Relocate Haiti's capital
The Editor, Sir:
In commending the philan-thropic spirit of the global community to the devastating effects of the tragic earthquake in Haiti, I realise that two significant milestones were achieved by January 25, 13 days after the disaster.
On January 25, the Chronicle of Philanthropy reported that donors had contributed more than $470 million to 39 US-based non-profit organisations to assist in relief efforts. Simultaneously, on this date, the coordinating committee created to organise the international conference to develop the Strategic Plan for Haiti's reconstruction convened in Montreal, Canada, for their first meeting.
The coordinating committee consists of delegates from the Caribbean Community (CARICOM), the United Nations, the European Union, the Organisation of American States, the Rio Group, the United States, Canada, Brazil and the Inter-American Development Bank.
According to reports from CARICOM "the Strategic Plan is intended to go beyond emergency assistance and would contribute to strengthening the viability and the political, economic and social stability of Haiti, in the medium and long term."
As I reflect upon the many vivid images of crumbled buildings, and lifeless bodies that were widely publicised on television, in newspapers, and over the internet, I anticipated any news of the reconstruction process.
The more I think about it, the easier it seems that the reconstruction plan for Haiti should not include the reconstruction of Port-au-Prince as its capital. The clean-up and rebuilding costs of this fallen capital, in the same location, may very well be just as much as the investment of building a new capital elsewhere. Psychologically, I believe this would instil a sense/state of rebirth and renewal for Haitians.

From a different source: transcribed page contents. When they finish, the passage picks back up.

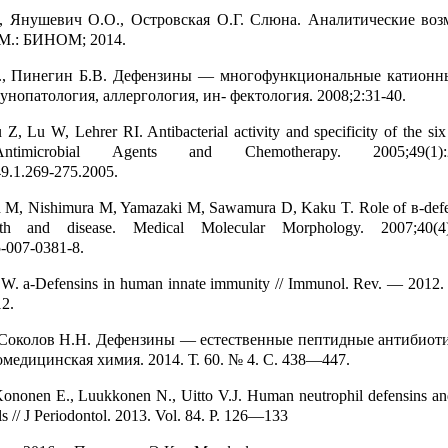
., Янушевич О.О., Островская О.Г. Слюна. Аналитические во
 М.: БИНОМ; 2014.
., Пинегин Б.В. Дефензины — многофункциональные катионн
унопатология, аллергология, ин- фектология. 2008;2:31-40.
Z, Lu W, Lehrer RI. Antibacterial activity and specificity of the si
Antimicrobial Agents and Chemotherapy. 2005;49(1):26
9.1.269-275.2005.
h M, Nishimura M, Yamazaki M, Sawamura D, Kaku T. Role of в-defen
alth and disease. Medical Molecular Morphology. 2007;40(4):
-007-0381-8.
u W. а-Defensins in human innate immunity // Immunol. Rev. — 2012.
12.
 Соколов Н.Н. Дефензины — естественные пептидные антибио
омедицинская химия. 2014. Т. 60. № 4. С. 438—447.
ononen E., Luukkonen N., Uitto V.J. Human neutrophil defensins and 
lls // J Periodontol. 2013. Vol. 84. P. 126—133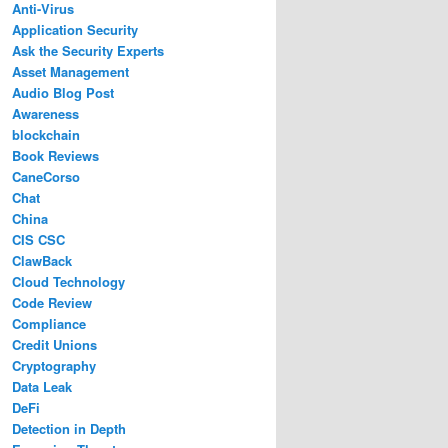
Anti-Virus
Application Security
Ask the Security Experts
Asset Management
Audio Blog Post
Awareness
blockchain
Book Reviews
CaneCorso
Chat
China
CIS CSC
ClawBack
Cloud Technology
Code Review
Compliance
Credit Unions
Cryptography
Data Leak
DeFi
Detection in Depth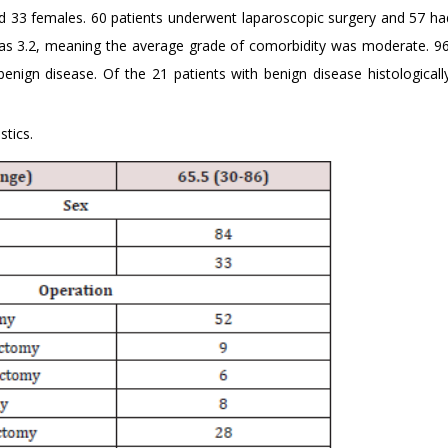
d 33 females. 60 patients underwent laparoscopic surgery and 57 ha
as 3.2, meaning the average grade of comorbidity was moderate. 96
enign disease. Of the 21 patients with benign disease histologicall
stics.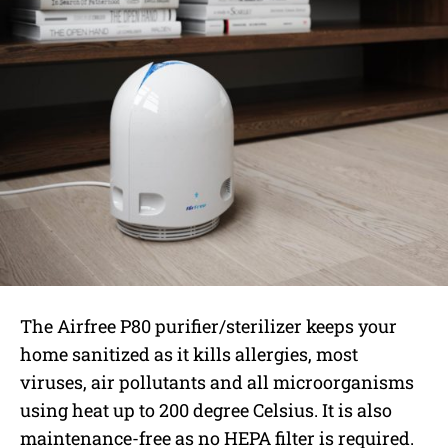
The Airfree P80 purifier/sterilizer keeps your
home sanitized as it kills allergies, most
viruses, air pollutants and all microorganisms
using heat up to 200 degree Celsius. It is also
maintenance-free as no HEPA filter is required.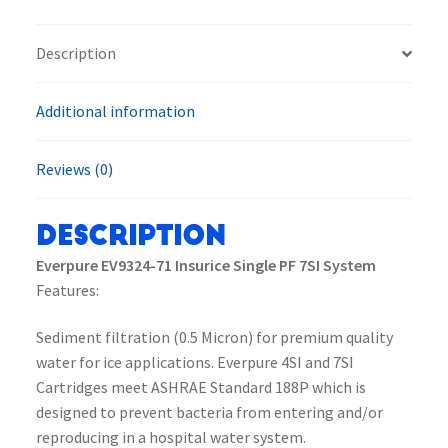
PF
7SI
Description
System
quantity
Additional information
Reviews (0)
Description
Everpure EV9324-71 Insurice Single PF 7SI System
Features:
Sediment filtration (0.5 Micron) for premium quality
water for ice applications. Everpure 4SI and 7SI
Cartridges meet ASHRAE Standard 188P which is
designed to prevent bacteria from entering and/or
reproducing in a hospital water system.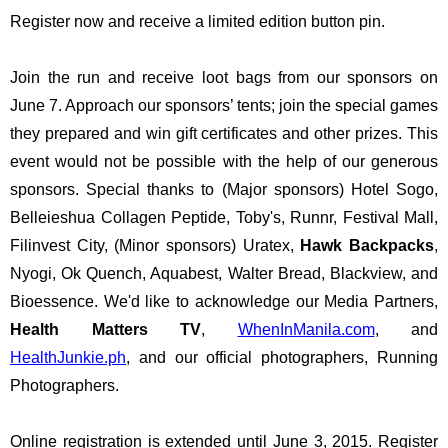
Register now and receive a limited edition button pin. 
Join the run and receive loot bags from our sponsors on 
June 7. Approach our sponsors’ tents; join the special games 
they prepared and win gift certificates and other prizes. This 
event would not be possible with the help of our generous 
sponsors. Special thanks to (Major sponsors) Hotel Sogo, 
Belleieshua Collagen Peptide, Toby's, Runnr, Festival Mall, 
Filinvest City, (Minor sponsors) Uratex, 
Hawk Backpacks
, 
Nyogi, Ok Quench, Aquabest, Walter Bread, Blackview, and 
Bioessence. We'd like to acknowledge our Media Partners, 
Health Matters TV
, 
WhenInManila.com
, and 
HealthJunkie.ph
, and our official photographers, Running 
Photographers. 
Online registration is extended until June 3, 2015. Register 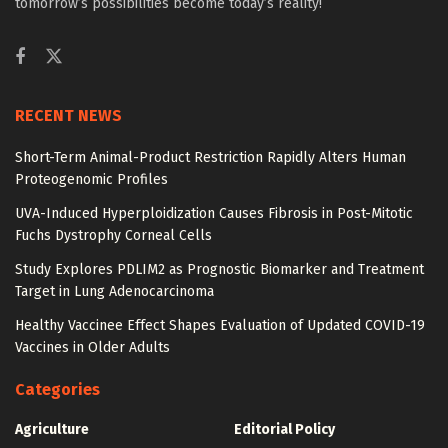
tomorrow’s possibilities become today’s reality!
RECENT NEWS
Short-Term Animal-Product Restriction Rapidly Alters Human
Proteogenomic Profiles
UVA-Induced Hyperploidization Causes Fibrosis in Post-Mitotic
Fuchs Dystrophy Corneal Cells
Study Explores PDLIM2 as Prognostic Biomarker and Treatment
Target in Lung Adenocarcinoma
Healthy Vaccinee Effect Shapes Evaluation of Updated COVID-19
Vaccines in Older Adults
Categories
Agriculture
Editorial Policy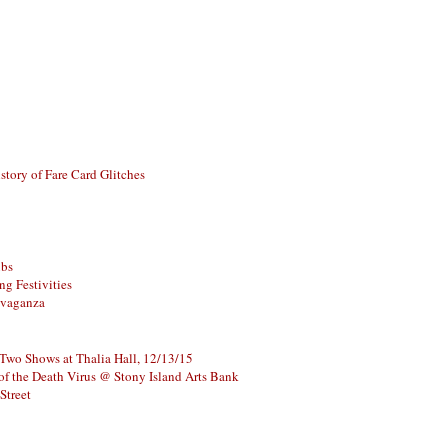
story of Fare Card Glitches
ubs
g Festivities
avaganza
 Two Shows at Thalia Hall, 12/13/15
of the Death Virus @ Stony Island Arts Bank
Street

My suggestion for the conference would, therefore, be to include a session that convenes a team of experts to explore the possibility of relocating Haiti's capital. This team should be prepared to identify and recommend alternative sites, taking into consideration the location of existing fault lines. Members of this team should include geologists, geological surveyors, architects, wind engineers, earthquake engineers, construction engineers, environmental professionals, soil scientists, economists, and urban planners.
The Americans and Japanese have utilised the principles of wind engineering and earthquake engineering to design and create structures capable of withstanding and surviving the effects of earthquakes. These technologies should be investigated for use in public buildings such as government offices, schools, embassies, museums, churches, etc. in Haiti's new capital.
Jamaica, Nigeria and Kyrgyzstan are examples of countries that have changed capitals.
Many Jamaicans may recall that our nation's capital was relocated from Spanish Town to Kingston, as with the capital of Nigeria that was changed from Lagos to Abuja. Whatever the reasons were, none could have been nobler than the case for Haiti.
Imagine what could be accom-plished if Haiti received 100 per cent, or even 50 per cent of the $470 million donated to nonprofits in the United States towards reconstruction?